■ **ENTRIES SHOWN**
━━━━

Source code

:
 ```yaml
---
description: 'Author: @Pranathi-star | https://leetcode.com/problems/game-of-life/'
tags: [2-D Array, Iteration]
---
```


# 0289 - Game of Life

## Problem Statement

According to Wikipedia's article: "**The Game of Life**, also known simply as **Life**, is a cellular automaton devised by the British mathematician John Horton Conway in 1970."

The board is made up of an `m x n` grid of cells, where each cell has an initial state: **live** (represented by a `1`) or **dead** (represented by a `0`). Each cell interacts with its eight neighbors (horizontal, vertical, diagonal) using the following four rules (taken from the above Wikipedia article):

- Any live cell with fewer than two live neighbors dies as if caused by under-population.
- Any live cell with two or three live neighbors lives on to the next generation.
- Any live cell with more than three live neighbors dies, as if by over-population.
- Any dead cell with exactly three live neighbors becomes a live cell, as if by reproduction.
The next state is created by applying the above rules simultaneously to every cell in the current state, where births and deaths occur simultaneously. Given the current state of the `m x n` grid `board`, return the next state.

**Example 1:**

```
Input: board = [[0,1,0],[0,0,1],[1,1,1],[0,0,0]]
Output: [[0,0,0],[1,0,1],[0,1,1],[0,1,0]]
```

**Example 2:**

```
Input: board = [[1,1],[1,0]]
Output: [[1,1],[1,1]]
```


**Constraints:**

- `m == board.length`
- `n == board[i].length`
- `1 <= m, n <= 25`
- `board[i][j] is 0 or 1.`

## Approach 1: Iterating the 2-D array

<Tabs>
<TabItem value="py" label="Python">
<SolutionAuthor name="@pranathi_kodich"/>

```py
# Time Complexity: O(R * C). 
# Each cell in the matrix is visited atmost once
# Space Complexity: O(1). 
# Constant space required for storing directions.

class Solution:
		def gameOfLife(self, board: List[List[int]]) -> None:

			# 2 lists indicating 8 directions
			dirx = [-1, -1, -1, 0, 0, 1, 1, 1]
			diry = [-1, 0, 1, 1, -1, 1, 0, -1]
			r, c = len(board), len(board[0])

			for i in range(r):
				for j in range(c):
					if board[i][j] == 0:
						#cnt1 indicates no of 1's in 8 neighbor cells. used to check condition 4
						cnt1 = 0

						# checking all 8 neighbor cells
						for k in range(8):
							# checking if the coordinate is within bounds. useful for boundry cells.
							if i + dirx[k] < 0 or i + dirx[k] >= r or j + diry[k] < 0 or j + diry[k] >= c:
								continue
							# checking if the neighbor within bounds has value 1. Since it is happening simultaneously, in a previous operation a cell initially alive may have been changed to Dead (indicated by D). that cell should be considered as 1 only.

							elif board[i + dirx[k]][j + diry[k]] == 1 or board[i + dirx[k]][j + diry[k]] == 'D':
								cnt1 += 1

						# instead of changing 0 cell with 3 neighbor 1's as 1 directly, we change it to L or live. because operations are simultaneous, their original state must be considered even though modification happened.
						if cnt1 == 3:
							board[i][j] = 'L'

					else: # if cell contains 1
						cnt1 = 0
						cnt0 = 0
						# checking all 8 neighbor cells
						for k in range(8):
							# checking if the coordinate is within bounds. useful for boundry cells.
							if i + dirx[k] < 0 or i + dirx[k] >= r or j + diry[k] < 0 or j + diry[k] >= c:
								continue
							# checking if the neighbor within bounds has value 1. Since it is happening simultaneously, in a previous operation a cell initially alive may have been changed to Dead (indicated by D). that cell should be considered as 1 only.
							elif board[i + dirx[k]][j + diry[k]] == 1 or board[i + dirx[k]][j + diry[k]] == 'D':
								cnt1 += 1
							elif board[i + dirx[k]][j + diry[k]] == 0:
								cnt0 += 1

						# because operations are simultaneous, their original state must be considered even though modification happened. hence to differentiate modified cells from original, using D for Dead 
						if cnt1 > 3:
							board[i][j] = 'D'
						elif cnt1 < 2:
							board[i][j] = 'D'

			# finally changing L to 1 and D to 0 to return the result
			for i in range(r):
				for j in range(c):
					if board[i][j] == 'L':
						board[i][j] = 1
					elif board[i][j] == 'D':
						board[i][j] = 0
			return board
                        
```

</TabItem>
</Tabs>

━━━━

■ **EXERCISE GOAL**
From the records, copy every line that has the string "dies" in it.

■ **WRITTEN RESPONSE**
- Any live cell with fewer than two live neighbors dies as if caused by under-population.
- Any live cell with more than three live neighbors dies, as if by over-population.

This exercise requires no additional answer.